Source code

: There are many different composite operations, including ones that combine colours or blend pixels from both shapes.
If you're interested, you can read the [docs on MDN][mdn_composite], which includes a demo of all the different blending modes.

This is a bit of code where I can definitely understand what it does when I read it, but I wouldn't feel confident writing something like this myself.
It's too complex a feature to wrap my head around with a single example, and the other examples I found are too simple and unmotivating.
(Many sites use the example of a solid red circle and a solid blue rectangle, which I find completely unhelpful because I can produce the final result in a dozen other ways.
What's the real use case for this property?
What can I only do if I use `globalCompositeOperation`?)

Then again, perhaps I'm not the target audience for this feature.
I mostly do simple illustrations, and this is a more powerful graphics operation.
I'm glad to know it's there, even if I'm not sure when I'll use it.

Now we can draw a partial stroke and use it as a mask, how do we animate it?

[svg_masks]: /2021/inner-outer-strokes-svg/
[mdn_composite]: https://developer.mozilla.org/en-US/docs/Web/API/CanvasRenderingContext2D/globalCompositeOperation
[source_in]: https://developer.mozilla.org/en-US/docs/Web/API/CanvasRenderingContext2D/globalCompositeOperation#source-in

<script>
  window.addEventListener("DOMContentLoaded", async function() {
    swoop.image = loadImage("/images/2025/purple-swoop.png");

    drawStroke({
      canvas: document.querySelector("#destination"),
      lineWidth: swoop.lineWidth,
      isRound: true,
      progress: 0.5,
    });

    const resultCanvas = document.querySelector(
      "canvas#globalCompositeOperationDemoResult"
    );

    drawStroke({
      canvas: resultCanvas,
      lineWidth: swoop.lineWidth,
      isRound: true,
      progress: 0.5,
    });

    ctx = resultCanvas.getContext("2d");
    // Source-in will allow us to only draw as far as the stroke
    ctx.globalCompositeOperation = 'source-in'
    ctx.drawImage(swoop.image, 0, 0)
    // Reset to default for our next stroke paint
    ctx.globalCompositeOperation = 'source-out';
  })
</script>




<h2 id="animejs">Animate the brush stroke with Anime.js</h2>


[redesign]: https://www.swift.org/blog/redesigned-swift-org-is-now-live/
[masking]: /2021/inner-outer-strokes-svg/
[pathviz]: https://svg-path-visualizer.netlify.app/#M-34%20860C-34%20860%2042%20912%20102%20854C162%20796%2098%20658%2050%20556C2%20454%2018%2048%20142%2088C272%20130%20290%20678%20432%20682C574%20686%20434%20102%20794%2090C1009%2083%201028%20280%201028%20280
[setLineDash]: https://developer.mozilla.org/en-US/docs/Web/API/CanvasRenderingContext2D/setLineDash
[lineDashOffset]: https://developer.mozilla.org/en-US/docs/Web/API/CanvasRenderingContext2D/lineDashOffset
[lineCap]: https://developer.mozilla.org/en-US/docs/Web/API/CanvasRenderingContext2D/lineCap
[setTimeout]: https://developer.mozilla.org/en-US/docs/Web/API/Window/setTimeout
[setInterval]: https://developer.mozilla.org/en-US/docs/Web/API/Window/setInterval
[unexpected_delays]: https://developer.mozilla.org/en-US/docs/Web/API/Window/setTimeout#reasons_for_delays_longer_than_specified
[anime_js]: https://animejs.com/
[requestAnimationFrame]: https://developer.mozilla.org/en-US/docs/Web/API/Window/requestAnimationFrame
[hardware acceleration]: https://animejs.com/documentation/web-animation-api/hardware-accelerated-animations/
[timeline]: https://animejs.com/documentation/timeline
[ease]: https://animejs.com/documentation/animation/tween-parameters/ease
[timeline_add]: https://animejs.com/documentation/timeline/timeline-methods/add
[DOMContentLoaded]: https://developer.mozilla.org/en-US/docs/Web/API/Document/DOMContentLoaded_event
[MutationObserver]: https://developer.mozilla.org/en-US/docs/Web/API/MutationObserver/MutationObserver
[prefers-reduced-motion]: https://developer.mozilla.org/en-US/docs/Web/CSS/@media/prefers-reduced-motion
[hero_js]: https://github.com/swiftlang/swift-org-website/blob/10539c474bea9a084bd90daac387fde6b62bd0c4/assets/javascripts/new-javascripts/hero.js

# # # #

→ **WHAT THE TASK REQUIRES**
Return the whole listing above verbatim.

→ **REPLY**
Source code

: There are many different composite operations, including ones that combine colours or blend pixels from both shapes.
If you're interested, you can read the [docs on MDN][mdn_composite], which includes a demo of all the different blending modes.

This is a bit of code where I can definitely understand what it does when I read it, but I wouldn't feel confident writing something like this myself.
It's too complex a feature to wrap my head around with a single example, and the other examples I found are too simple and unmotivating.
(Many sites use the example of a solid red circle and a solid blue rectangle, which I find completely unhelpful because I can produce the final result in a dozen other ways.
What's the real use case for this property?
What can I only do if I use `globalCompositeOperation`?)

Then again, perhaps I'm not the target audience for this feature.
I mostly do simple illustrations, and this is a more powerful graphics operation.
I'm glad to know it's there, even if I'm not sure when I'll use it.

Now we can draw a partial stroke and use it as a mask, how do we animate it?

[svg_masks]: /2021/inner-outer-strokes-svg/
[mdn_composite]: https://developer.mozilla.org/en-US/docs/Web/API/CanvasRenderingContext2D/globalCompositeOperation
[source_in]: https://developer.mozilla.org/en-US/docs/Web/API/CanvasRenderingContext2D/globalCompositeOperation#source-in

<script>
  window.addEventListener("DOMContentLoaded", async function() {
    swoop.image = loadImage("/images/2025/purple-swoop.png");

    drawStroke({
      canvas: document.querySelector("#destination"),
      lineWidth: swoop.lineWidth,
      isRound: true,
      progress: 0.5,
    });

    const resultCanvas = document.querySelector(
      "canvas#globalCompositeOperationDemoResult"
    );

    drawStroke({
      canvas: resultCanvas,
      lineWidth: swoop.lineWidth,
      isRound: true,
      progress: 0.5,
    });

    ctx = resultCanvas.getContext("2d");
    // Source-in will allow us to only draw as far as the stroke
    ctx.globalCompositeOperation = 'source-in'
    ctx.drawImage(swoop.image, 0, 0)
    // Reset to default for our next stroke paint
    ctx.globalCompositeOperation = 'source-out';
  })
</script>




<h2 id="animejs">Animate the brush stroke with Anime.js</h2>


[redesign]: https://www.swift.org/blog/redesigned-swift-org-is-now-live/
[masking]: /2021/inner-outer-strokes-svg/
[pathviz]: https://svg-path-visualizer.netlify.app/#M-34%20860C-34%20860%2042%20912%20102%20854C162%20796%2098%20658%2050%20556C2%20454%2018%2048%20142%2088C272%20130%20290%20678%20432%20682C574%20686%20434%20102%20794%2090C1009%2083%201028%20280%201028%20280
[setLineDash]: https://developer.mozilla.org/en-US/docs/Web/API/CanvasRenderingContext2D/setLineDash
[lineDashOffset]: https://developer.mozilla.org/en-US/docs/Web/API/CanvasRenderingContext2D/lineDashOffset
[lineCap]: https://developer.mozilla.org/en-US/docs/Web/API/CanvasRenderingContext2D/lineCap
[setTimeout]: https://developer.mozilla.org/en-US/docs/Web/API/Window/setTimeout
[setInterval]: https://developer.mozilla.org/en-US/docs/Web/API/Window/setInterval
[unexpected_delays]: https://developer.mozilla.org/en-US/docs/Web/API/Window/setTimeout#reasons_for_delays_longer_than_specified
[anime_js]: https://animejs.com/
[requestAnimationFrame]: https://developer.mozilla.org/en-US/docs/Web/API/Window/requestAnimationFrame
[hardware acceleration]: https://animejs.com/documentation/web-animation-api/hardware-accelerated-animations/
[timeline]: https://animejs.com/documentation/timeline
[ease]: https://animejs.com/documentation/animation/tween-parameters/ease
[timeline_add]: https://animejs.com/documentation/timeline/timeline-methods/add
[DOMContentLoaded]: https://developer.mozilla.org/en-US/docs/Web/API/Document/DOMContentLoaded_event
[MutationObserver]: https://developer.mozilla.org/en-US/docs/Web/API/MutationObserver/MutationObserver
[prefers-reduced-motion]: https://developer.mozilla.org/en-US/docs/Web/CSS/@media/prefers-reduced-motion
[hero_js]: https://github.com/swiftlang/swift-org-website/blob/10539c474bea9a084bd90daac387fde6b62bd0c4/assets/javascripts/new-javascripts/hero.js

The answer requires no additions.